STAG3 is required for stable localization of RAD21L and REC8 cohesins at chromosome axes. (A–C) Example chromatin spread preparations from purified testicular germ cells of control, Rad21l, Rec8, Stag3 single mutants, and the three possible double mutant combinations aged 15 d postpartum. Chromatin spreads were immunolabeled using antibodies against the SC lateral element protein SYCP3 (red) and either RAD21 (A), or RAD21L (B), or REC8 (C), all of which are shown in green. Zygotene and pachytene stages are depicted for control, and typical examples for each mutant are given.

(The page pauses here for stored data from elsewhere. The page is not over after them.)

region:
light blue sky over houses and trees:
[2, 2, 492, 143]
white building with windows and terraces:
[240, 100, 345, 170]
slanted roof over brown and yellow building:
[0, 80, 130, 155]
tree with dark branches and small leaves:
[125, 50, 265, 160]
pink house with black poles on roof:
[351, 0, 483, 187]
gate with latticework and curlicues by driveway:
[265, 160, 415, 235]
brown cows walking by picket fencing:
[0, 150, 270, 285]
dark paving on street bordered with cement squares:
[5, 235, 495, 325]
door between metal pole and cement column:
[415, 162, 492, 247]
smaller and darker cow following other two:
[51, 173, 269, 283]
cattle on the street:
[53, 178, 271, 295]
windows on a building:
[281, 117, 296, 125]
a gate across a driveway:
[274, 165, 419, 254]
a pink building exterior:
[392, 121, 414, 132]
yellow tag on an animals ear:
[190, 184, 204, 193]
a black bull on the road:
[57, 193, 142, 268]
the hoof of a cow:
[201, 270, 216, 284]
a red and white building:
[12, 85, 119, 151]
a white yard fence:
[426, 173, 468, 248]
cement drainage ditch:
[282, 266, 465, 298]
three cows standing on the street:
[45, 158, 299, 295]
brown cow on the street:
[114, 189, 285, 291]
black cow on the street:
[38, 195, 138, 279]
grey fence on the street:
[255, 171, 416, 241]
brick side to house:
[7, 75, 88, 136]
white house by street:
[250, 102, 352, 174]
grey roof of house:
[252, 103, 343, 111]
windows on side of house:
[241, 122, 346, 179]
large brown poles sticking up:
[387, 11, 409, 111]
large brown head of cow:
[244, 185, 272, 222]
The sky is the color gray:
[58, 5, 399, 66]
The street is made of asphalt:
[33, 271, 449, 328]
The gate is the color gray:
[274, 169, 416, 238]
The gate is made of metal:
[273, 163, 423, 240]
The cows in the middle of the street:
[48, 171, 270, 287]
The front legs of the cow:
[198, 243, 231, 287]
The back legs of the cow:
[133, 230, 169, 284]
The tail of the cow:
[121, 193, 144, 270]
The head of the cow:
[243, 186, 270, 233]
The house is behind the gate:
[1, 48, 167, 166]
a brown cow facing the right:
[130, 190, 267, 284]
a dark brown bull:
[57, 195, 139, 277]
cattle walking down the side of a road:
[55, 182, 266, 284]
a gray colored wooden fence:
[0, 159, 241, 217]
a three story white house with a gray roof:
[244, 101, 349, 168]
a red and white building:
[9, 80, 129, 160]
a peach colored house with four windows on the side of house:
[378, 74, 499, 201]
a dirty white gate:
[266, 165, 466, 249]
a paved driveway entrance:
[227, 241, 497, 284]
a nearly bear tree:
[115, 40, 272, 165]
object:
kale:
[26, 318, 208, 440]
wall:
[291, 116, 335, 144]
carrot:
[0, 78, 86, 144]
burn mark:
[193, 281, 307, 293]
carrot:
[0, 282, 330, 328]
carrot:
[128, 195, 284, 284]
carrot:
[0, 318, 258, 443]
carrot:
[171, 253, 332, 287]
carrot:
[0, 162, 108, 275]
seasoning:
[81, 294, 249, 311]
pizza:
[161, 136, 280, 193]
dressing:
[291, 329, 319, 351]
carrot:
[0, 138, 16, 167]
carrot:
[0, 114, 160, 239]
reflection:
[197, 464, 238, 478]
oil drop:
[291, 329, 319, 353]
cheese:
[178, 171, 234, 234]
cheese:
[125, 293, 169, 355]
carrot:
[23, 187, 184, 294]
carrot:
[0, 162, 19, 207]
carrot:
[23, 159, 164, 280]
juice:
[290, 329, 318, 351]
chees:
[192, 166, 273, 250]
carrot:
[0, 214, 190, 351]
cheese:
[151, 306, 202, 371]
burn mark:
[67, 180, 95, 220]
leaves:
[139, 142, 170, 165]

The numbers within each chromatin spread represent the average Manders’ colocalization/overlap coefficient for each cohesin component within the SYCP3 axes (N = 25 chromatin spreads per strain). Scale bars = 10 µm.

Figure 5

STAG3 is required for stable axial localization of meiosis-specific cohesins, but not the mitotic cohesins. (A–C) Example chromatin spread preparations from purified testicular germ cells of control, Rad21l, Rec8, Stag3 single mutants, and the three possible double mutant combinations aged 15 d postpartum. Chromatin spreads were immunolabeled using antibodies against the SC lateral element protein SYCP3 (red), and either SMC3 (A), or SMC1α (B), or SMC1β (C), all of which are shown in green. Zygotene and pachytene stages are depicted for control, and typical examples for each mutant are given. The numbers within each chromatin spread represent the average Manders’ colocalization/overlap coefficient for each cohesin component within the SYCP3 axes (N = 25 chromatin spreads per strain). Scale bars = 10 µm.